All I could think was, Why’s my old girlfriend asking me this? Is this a joke I’m not getting?
And then she flashed it.
Chris, my first girlfriend from over forty years ago, put on her; I’m fucking serious, Frankie, face.
I sat there, still saying nothing and still utterly confused.
Our mutual friend, Liz, had gone to the washroom.
I was sitting alone with Chris in my tiny but cozy living room, struggling to open the third bottle of red wine for the two of us.
Chris and I had ploughed through the first two bottles like we were in imminent danger of being sent to a liquor-free dimension.
The two of us always drank too much and too fast when we got together. It’s what we do; it’s our boozy hobby if you will.
My old girlfriend always brings over the best red wines. She finds these ballsy, full-bodied, dirt of the old world-tasting vintages that even a Vampyre would fall in love with.

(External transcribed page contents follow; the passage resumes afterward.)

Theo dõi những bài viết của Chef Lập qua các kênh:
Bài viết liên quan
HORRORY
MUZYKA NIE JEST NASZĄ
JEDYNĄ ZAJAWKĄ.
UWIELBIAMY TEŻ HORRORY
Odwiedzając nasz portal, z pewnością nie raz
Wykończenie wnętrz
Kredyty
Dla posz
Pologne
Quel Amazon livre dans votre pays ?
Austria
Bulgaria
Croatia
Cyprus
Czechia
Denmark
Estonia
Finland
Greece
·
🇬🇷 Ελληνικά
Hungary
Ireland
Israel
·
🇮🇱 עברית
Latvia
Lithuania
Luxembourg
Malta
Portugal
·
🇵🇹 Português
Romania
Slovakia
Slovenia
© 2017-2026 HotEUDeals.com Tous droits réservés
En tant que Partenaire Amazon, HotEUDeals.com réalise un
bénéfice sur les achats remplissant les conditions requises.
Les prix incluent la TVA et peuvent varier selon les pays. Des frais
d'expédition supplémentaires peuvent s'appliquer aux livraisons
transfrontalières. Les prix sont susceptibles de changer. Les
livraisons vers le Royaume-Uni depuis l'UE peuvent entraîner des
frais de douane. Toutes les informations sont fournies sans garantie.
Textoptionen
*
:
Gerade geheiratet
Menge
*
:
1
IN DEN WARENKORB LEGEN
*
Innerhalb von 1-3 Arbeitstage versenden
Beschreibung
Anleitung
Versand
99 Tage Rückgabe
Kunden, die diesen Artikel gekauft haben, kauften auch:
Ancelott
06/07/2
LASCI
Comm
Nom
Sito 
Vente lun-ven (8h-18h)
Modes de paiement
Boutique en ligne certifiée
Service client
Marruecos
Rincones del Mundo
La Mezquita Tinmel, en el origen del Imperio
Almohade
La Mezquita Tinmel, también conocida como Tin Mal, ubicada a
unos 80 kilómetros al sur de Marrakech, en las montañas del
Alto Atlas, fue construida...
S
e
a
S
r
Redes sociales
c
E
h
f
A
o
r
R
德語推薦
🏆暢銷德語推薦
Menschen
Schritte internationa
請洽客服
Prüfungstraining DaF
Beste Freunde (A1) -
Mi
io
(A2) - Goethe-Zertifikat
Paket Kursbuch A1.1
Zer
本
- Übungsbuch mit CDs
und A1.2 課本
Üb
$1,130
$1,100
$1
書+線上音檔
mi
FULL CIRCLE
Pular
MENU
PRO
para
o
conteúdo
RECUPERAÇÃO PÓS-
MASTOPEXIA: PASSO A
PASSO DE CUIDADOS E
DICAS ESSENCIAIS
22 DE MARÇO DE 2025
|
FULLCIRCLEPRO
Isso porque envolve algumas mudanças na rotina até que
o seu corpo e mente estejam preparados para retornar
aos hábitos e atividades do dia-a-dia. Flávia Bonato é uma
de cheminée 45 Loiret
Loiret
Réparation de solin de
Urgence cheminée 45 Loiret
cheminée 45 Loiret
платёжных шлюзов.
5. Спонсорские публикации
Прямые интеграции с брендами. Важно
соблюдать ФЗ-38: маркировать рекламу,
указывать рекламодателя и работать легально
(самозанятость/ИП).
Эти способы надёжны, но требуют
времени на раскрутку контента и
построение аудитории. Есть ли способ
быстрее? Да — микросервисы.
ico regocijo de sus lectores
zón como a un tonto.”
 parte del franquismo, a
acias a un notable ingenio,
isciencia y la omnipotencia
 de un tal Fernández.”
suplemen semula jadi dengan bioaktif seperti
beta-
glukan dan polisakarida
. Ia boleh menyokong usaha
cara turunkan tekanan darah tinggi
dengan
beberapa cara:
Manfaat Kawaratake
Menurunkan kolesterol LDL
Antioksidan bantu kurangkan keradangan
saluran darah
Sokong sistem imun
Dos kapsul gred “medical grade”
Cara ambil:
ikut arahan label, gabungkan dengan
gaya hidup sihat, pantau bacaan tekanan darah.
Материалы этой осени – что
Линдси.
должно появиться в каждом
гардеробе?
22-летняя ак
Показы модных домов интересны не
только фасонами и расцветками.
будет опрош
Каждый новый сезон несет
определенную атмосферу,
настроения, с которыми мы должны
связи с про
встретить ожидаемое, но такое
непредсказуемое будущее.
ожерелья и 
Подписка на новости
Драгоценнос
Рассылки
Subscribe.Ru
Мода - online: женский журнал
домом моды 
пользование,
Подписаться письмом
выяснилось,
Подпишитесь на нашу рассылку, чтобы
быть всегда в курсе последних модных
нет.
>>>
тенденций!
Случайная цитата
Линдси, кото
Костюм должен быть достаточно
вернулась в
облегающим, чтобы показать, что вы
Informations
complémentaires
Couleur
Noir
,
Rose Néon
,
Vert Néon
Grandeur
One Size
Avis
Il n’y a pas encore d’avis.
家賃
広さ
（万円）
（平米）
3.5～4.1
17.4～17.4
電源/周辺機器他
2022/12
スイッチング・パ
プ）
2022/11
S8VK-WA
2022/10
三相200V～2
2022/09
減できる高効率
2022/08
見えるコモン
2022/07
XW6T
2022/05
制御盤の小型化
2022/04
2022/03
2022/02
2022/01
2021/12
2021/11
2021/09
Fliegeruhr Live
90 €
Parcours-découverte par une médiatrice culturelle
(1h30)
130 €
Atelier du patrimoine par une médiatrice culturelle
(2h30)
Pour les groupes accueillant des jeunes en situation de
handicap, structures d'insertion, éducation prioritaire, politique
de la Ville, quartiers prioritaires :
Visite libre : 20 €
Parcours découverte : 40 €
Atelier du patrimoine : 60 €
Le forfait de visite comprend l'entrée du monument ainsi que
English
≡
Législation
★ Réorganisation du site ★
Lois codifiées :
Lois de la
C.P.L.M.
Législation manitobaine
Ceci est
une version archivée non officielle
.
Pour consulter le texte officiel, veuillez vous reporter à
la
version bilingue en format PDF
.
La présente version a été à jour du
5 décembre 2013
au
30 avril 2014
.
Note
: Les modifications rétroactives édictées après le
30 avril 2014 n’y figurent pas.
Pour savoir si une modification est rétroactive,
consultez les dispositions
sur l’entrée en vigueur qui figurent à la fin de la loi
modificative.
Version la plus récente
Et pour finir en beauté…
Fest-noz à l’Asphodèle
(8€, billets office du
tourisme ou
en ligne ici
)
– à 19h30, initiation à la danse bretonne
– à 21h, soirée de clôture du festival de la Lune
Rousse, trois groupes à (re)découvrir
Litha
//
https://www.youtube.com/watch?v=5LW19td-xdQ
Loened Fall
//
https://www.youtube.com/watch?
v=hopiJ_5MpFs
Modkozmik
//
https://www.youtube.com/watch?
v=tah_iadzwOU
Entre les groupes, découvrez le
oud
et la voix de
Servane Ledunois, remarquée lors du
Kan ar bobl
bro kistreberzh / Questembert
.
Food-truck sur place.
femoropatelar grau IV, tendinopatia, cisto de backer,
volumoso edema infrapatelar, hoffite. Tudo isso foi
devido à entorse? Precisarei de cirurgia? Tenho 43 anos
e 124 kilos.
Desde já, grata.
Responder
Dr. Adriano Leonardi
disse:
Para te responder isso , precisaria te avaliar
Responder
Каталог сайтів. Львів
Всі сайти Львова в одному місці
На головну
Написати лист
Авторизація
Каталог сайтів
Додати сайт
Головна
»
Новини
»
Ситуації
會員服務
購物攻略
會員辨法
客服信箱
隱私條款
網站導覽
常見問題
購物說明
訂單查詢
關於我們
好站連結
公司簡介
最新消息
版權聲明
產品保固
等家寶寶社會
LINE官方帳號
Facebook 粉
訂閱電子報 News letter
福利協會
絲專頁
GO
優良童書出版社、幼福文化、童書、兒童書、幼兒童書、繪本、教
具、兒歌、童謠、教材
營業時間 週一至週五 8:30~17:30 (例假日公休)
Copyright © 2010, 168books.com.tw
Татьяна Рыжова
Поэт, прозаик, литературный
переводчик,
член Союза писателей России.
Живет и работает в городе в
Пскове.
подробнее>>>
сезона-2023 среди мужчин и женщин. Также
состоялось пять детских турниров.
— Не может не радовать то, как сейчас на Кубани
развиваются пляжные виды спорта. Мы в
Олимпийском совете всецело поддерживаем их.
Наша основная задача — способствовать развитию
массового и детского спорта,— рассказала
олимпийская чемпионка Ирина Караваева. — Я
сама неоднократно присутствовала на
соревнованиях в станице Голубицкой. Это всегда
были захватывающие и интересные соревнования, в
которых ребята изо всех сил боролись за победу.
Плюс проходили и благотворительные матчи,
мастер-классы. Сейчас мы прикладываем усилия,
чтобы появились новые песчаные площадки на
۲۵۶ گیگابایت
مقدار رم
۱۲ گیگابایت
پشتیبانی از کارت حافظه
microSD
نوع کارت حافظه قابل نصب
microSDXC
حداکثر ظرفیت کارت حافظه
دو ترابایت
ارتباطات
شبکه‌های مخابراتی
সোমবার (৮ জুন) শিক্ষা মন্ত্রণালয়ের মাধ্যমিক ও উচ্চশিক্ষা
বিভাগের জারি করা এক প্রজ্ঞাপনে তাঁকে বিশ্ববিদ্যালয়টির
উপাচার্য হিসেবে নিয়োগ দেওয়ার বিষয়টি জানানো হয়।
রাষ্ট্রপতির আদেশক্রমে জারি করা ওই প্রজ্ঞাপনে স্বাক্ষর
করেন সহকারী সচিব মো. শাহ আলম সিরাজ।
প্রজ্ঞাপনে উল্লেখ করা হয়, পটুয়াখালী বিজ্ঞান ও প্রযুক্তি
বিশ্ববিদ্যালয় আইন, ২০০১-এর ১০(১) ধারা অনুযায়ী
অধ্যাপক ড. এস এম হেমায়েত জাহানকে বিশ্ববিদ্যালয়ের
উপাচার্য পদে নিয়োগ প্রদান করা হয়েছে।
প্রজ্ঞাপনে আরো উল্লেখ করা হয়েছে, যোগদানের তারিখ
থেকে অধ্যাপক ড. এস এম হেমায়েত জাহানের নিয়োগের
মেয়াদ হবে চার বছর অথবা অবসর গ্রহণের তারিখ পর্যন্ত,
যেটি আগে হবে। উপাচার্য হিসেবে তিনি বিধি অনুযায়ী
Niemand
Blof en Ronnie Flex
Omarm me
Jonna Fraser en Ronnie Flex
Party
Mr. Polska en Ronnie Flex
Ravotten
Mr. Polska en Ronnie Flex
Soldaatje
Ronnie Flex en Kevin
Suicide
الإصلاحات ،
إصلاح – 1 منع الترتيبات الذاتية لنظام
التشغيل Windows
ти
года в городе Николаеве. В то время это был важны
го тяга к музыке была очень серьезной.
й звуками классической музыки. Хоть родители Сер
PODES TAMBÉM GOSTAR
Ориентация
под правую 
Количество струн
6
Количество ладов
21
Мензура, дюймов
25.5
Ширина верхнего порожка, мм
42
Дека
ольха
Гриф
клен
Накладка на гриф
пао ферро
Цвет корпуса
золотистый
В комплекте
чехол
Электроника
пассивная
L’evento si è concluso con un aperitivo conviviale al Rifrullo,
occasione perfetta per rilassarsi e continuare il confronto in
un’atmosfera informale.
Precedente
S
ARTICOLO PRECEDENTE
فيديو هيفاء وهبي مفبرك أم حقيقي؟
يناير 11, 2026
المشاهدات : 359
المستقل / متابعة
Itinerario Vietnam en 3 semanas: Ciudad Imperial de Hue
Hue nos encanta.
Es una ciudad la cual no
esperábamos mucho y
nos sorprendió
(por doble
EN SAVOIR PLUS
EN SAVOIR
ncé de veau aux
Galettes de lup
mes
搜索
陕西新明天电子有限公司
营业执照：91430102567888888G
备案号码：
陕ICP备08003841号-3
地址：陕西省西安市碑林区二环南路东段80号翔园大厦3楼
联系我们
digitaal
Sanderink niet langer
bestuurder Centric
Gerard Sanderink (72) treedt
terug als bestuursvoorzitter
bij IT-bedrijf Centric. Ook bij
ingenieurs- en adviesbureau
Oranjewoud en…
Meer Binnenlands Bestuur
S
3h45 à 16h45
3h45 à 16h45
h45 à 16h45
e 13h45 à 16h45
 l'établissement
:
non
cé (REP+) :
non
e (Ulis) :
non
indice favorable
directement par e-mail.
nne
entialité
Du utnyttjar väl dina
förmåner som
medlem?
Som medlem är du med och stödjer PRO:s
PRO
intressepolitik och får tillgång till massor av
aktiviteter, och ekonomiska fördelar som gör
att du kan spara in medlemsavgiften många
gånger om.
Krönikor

And it shouldn’t matter, but it does to me. The bloody labels, the God-damn labels, always look like they’ve been smuggled out of the Rothchild’s private wine cellar. I peel them off and keep them, hoping that I’ll find the same bottles, but I never do.
Liz and Chris knew I was having a hard time living alone, even before the Pandemic set in. I’d been through two divorces, and being single was painfully foreign to me.
I’d been active on several dating apps and had gone out on a few walking through the park dates, but nothing had come of them.
The women I’d met were sweet enough, but for some reason, nothing had clicked. The spark I was looking for remained woefully unlit.
It appeared that looking for love at the age of 60 was a lot more complicated than I ever thought it would be.